Assim, para essa concepção, o usuário da língua tem em sua mente uma mensagem para transmitir ao seu ouvinte, em outras palavras, tem informações que quer que cheguem ao outro. Para isso o falante a codifica e a remete ao outro através de um canal. O receptor recebe os sinais codificados e os decodifica transformando-os em mensagem. É um processo de codificação e decodificação.

A terceira concepção percebe a linguagem como forma ou processo de interação. De acordo com Travaglia,

Nessa concepção o que o indivíduo faz ao usar a língua não é tão- somente traduzir e exteriorizar um pensamento, ou transmitir informações a outrem, mas sim realizar ações, agir, atuar sobre o interlocutor (ouvinte/leitor). A linguagem é pois um lugar de interação humana, de interação comunicativa pela produção de efeitos de sentido entre interlocutores, em uma dada situação de comunicação e em um contexto sócio-histórico e ideológico. (p. 23).

Nesse sentido, a linguagem é caracterizada como um conjunto de discursos, de muitas vozes, de visões de mundo, de grupos sociais, de práticas coletivas, de valores, de expressões sociais que revelam histórias distintas. É conjunto de discursos e de vozes que compõe as interações sociais.

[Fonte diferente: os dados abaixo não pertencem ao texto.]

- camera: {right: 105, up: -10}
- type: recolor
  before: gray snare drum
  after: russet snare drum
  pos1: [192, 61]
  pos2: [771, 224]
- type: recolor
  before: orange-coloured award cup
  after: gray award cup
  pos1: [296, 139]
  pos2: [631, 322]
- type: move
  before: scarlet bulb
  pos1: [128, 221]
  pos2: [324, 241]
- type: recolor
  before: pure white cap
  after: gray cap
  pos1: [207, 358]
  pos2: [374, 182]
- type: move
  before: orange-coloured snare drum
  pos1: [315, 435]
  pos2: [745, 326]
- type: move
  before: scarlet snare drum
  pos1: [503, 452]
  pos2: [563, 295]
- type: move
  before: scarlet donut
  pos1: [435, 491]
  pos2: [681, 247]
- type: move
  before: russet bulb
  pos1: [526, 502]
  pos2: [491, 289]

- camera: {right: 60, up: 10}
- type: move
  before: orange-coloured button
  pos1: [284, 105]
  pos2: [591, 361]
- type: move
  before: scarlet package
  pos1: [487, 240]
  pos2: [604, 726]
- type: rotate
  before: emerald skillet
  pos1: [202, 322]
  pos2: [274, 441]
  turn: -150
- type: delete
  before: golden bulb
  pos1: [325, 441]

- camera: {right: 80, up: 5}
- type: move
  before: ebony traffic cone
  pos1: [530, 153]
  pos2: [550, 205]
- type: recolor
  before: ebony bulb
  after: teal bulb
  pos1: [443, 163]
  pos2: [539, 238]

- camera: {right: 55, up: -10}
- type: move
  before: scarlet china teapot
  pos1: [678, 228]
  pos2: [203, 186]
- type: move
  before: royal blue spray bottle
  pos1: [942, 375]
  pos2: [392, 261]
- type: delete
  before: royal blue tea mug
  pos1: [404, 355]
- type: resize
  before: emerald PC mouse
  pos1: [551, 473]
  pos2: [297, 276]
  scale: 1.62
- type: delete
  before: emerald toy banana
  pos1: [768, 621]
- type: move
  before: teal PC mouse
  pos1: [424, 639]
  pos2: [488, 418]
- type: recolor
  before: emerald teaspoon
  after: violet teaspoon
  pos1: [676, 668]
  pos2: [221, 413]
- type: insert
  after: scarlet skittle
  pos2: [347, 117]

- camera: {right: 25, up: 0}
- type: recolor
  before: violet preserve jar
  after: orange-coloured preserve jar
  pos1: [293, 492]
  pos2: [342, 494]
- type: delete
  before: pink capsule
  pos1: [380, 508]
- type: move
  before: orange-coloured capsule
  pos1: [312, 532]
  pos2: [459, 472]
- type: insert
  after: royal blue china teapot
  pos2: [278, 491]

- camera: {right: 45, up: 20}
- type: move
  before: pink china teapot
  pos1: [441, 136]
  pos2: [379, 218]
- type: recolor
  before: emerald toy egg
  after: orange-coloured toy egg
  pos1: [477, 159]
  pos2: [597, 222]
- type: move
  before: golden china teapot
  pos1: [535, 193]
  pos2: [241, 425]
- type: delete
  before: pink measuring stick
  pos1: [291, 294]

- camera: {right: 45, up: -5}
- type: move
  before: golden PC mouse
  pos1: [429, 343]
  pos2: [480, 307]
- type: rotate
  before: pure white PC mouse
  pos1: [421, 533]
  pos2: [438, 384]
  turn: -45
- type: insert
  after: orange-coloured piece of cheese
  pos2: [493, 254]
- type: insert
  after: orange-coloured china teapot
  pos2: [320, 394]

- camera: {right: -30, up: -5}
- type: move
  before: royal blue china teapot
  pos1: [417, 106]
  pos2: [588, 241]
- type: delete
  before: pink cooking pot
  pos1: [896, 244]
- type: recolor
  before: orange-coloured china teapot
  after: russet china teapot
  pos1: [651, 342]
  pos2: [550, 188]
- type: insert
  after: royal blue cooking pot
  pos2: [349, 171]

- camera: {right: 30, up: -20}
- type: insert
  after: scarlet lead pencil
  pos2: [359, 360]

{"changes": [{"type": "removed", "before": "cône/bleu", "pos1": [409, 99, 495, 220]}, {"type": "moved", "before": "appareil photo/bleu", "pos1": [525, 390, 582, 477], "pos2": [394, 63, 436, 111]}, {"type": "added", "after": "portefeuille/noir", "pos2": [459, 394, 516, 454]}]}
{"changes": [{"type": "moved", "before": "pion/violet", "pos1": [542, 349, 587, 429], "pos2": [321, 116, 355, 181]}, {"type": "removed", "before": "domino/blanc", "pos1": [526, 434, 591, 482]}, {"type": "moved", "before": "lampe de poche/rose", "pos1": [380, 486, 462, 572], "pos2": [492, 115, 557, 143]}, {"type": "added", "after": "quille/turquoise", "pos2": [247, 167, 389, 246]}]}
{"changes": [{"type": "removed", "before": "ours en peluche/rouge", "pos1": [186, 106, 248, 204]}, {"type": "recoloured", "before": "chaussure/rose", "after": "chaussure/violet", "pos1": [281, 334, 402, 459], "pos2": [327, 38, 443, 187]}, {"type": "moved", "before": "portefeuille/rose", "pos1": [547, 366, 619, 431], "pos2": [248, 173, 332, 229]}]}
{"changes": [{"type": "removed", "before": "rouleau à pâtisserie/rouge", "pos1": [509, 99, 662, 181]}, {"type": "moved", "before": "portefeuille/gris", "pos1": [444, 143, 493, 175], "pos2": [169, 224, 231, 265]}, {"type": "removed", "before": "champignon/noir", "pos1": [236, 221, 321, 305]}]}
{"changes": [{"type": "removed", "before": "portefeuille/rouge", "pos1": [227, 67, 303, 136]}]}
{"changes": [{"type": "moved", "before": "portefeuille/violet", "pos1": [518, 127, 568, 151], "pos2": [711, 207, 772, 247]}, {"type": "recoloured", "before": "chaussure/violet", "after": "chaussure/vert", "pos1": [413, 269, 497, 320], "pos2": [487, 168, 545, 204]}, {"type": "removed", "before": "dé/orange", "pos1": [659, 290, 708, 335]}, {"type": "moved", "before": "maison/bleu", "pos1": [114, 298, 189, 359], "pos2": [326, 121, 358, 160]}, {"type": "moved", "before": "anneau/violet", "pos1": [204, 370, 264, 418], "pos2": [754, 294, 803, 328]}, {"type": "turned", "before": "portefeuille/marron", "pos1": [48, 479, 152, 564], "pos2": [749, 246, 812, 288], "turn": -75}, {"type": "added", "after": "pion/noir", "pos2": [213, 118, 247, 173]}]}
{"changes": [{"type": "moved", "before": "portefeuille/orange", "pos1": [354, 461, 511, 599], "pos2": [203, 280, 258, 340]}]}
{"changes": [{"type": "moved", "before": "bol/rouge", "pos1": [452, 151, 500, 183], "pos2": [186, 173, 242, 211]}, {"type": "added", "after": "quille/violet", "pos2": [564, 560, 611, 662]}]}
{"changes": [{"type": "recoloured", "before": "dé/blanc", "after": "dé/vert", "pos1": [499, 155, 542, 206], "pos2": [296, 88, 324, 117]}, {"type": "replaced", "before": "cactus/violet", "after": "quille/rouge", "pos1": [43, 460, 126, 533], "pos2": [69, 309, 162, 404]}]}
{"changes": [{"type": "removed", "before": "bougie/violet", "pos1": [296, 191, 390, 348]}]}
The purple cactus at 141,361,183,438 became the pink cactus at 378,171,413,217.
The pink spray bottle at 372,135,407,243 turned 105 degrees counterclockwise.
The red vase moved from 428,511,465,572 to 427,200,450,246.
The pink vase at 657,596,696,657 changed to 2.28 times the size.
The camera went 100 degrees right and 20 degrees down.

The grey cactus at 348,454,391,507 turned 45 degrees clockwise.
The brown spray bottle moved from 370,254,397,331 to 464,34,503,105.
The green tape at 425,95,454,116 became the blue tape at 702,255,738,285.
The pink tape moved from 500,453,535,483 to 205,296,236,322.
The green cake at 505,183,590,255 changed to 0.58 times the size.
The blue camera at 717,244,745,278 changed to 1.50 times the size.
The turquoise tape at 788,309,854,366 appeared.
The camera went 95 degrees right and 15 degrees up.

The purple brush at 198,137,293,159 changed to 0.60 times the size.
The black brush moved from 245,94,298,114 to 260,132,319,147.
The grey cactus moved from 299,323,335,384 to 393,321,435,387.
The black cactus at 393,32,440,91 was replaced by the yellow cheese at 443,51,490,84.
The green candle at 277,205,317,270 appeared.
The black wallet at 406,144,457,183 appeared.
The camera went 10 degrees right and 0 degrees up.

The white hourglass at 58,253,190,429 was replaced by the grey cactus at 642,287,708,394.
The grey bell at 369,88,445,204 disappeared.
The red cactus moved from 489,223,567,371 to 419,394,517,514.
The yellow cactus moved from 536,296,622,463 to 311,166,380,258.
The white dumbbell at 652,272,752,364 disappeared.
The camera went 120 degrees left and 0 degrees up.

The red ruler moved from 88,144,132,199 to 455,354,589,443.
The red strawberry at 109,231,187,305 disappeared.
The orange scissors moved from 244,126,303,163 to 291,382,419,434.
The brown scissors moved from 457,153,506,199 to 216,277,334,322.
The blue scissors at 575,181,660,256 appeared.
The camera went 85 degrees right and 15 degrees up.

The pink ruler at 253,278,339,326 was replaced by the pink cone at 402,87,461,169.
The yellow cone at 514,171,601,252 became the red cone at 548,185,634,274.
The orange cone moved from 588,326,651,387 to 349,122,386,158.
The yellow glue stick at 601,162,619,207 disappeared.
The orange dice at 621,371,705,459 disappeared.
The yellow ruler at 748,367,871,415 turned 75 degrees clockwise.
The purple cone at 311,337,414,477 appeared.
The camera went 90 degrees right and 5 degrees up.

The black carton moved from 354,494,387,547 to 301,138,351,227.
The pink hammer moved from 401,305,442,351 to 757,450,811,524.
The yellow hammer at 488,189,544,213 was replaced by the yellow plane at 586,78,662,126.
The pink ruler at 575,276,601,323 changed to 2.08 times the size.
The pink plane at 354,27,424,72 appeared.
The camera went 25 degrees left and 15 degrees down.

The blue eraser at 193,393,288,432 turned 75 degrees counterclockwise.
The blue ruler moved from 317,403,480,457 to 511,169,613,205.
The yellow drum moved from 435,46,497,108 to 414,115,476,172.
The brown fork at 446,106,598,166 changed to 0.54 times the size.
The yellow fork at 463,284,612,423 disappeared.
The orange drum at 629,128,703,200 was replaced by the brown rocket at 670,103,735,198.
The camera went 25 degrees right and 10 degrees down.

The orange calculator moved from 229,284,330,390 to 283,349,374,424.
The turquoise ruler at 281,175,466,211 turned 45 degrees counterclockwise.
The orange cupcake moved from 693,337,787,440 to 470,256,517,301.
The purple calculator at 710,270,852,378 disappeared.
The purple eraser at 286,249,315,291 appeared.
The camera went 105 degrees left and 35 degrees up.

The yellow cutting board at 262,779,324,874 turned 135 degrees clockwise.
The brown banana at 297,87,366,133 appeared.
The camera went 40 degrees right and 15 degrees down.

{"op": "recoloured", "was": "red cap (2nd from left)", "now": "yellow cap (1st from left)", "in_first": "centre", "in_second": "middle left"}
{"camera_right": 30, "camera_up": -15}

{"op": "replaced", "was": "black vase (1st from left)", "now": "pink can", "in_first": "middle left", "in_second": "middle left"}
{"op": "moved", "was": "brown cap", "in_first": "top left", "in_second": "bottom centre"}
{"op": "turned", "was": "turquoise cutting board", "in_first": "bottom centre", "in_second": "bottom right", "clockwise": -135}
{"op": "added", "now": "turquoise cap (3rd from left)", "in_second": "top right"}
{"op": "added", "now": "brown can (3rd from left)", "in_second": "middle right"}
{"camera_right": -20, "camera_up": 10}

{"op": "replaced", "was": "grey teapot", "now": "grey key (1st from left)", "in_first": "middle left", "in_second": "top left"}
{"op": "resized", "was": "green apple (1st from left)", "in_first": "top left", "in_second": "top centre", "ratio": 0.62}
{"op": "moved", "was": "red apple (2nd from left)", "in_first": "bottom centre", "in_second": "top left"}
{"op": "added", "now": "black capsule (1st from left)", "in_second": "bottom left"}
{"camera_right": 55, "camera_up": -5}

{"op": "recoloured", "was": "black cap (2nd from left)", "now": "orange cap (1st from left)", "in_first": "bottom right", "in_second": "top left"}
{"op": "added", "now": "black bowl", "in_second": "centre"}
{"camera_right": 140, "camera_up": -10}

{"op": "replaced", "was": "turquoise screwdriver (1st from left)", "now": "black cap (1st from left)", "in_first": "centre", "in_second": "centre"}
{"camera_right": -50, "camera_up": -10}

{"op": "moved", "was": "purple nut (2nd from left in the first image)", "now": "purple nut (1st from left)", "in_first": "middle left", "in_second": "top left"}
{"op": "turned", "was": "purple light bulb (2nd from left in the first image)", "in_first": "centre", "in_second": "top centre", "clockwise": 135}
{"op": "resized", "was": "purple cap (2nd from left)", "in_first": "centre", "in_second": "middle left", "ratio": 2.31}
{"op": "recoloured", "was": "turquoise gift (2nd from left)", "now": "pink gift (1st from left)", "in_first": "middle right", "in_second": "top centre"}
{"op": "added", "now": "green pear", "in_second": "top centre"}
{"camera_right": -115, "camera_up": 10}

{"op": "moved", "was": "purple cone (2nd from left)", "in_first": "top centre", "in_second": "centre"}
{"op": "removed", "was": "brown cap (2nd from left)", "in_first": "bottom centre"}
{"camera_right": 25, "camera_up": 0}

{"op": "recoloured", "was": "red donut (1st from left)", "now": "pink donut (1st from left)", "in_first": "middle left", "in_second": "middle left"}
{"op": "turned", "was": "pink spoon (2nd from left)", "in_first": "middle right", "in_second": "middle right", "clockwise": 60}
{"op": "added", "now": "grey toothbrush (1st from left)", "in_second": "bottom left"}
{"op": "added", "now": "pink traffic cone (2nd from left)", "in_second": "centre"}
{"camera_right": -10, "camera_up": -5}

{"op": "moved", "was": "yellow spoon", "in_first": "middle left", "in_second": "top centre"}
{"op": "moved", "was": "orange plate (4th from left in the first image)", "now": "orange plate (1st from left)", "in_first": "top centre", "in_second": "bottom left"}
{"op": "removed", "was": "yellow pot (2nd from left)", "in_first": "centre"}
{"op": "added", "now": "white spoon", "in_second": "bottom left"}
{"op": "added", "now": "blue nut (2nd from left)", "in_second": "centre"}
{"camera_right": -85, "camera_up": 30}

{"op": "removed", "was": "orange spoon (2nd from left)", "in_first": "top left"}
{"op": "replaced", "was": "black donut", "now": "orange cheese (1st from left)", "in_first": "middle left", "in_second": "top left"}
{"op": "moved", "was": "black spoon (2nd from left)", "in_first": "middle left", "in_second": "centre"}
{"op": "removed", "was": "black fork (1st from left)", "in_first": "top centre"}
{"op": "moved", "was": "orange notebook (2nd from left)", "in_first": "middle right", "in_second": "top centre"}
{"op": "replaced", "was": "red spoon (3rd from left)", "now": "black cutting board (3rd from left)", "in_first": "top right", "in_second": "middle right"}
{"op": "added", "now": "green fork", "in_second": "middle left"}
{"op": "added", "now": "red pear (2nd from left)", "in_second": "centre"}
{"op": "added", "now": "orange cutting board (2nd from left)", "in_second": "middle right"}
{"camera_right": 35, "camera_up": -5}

Para Travaglia (2003), é o diálogo que caracteriza a linguagem. Essa concepção, segundo o autor, é representada por todas as correntes de estudo da língua que podem ser reunidas sob o rótulo de linguítisca da enunciação. Aqui estariam incluídas correntes e teorias tais como a Linguística Textual, a Teoria do Discurso, a Análise do Discurso, a Análise da Conversação, a Semântica Argumentativa e todos os estudos ligados à Pragmática.

O que os adeptos da terceira concepção de língua defendem, portanto, é um ensino de português que garanta aos alunos o pleno domínio das atividades verbais, como o domínio da leitura, da escrita, da fala em situações formais e informais, e a compreensão da realidade social histórica e estrutural da linguagem.